Rahul (name changed) may not yet understand “addition,” but confidently says 4 + 4 equals 8. Seema (name changed) recites the alphabet proudly. Until now, learning was uncertain. The nearest school was 10 kilometres away, and education relied on occasional tuition sessions in neighbouring homes. The closest Anganwadi, 2 kilometres away, catered only to children under five, leaving mothers without safe options for older children.
When asked what she looks forward to most, Seema says, “I am excited to learn English and math, and make new friends.”
Strengthening Community Engagement and Collective Responsibility for
Inclusive ECCE
Strengthening ECCE for migrant children in Bengaluru requires more than service delivery. It demands collective ownership aligned with policy and grounded in developmental needs. When communities, parents, frontline workers, civil society, and corporates collaborate, ECCE centres become integrated hubs, prioritising play-based learning, school readiness, nutrition, health, and socio-emotional development.

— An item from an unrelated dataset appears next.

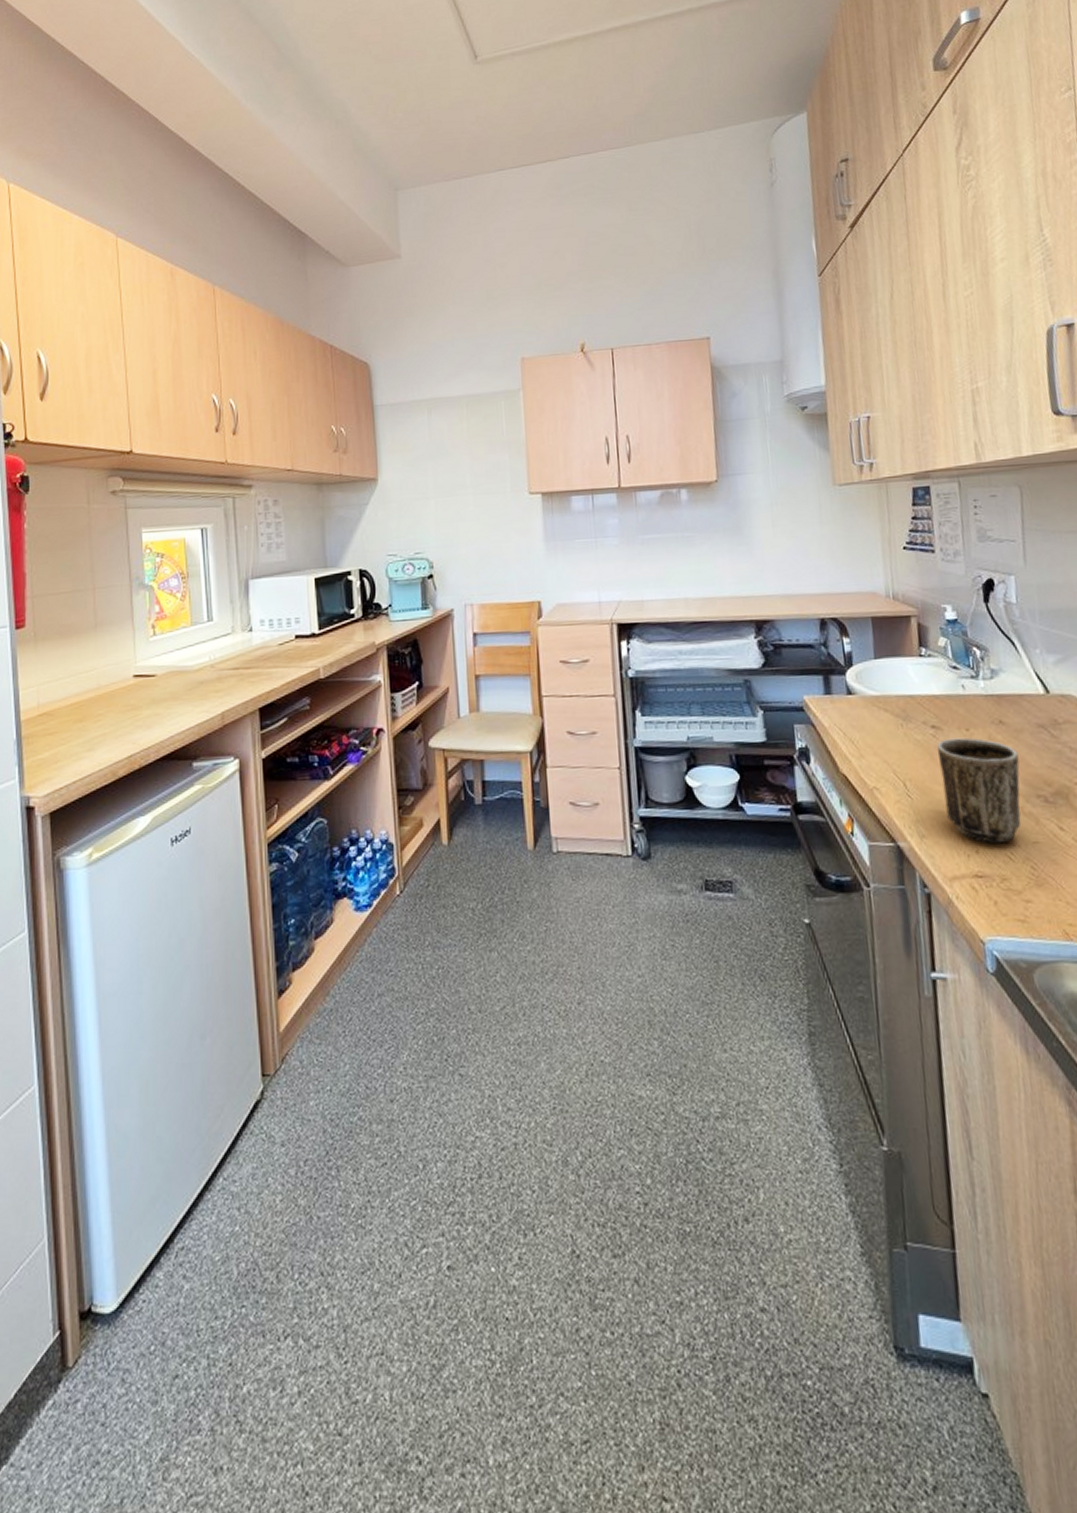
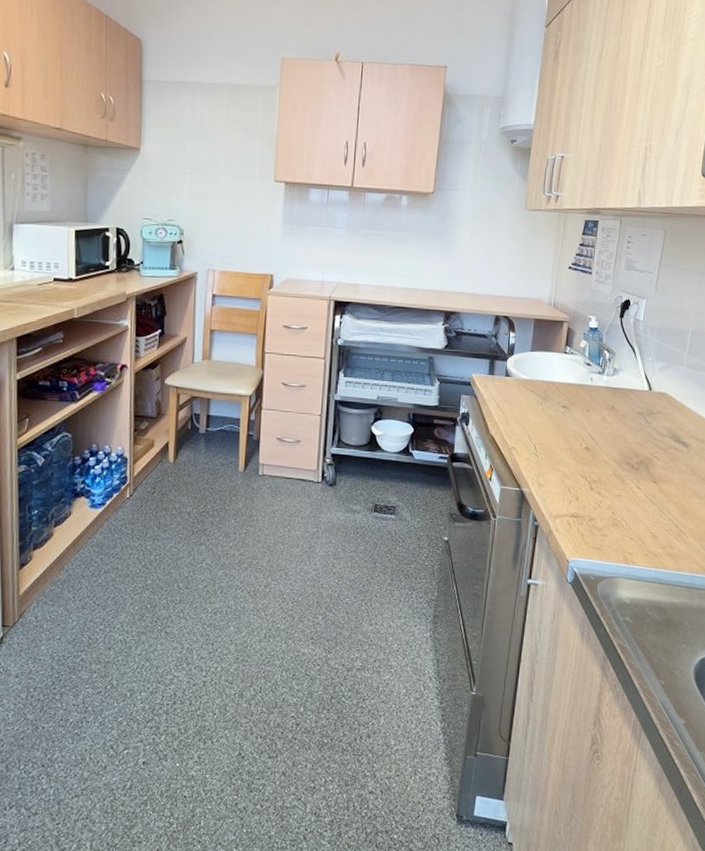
mug: present [937,737,1021,843] -> none [561,416,620,494]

Community participation improves enrolment, attendance, and culturally responsive learning for migrant children facing mobility and language barriers. Corporate and civic partnerships strengthen infrastructure, digital tracking, nutrition support, and educator capacity. By embedding accountability and local leadership within migrant settlements, ECCE shifts from a welfare response to a rights-based ecosystem, ensuring Bengaluru’s migrant children build the cognitive, emotional, and health foundations needed to thrive in school and beyond.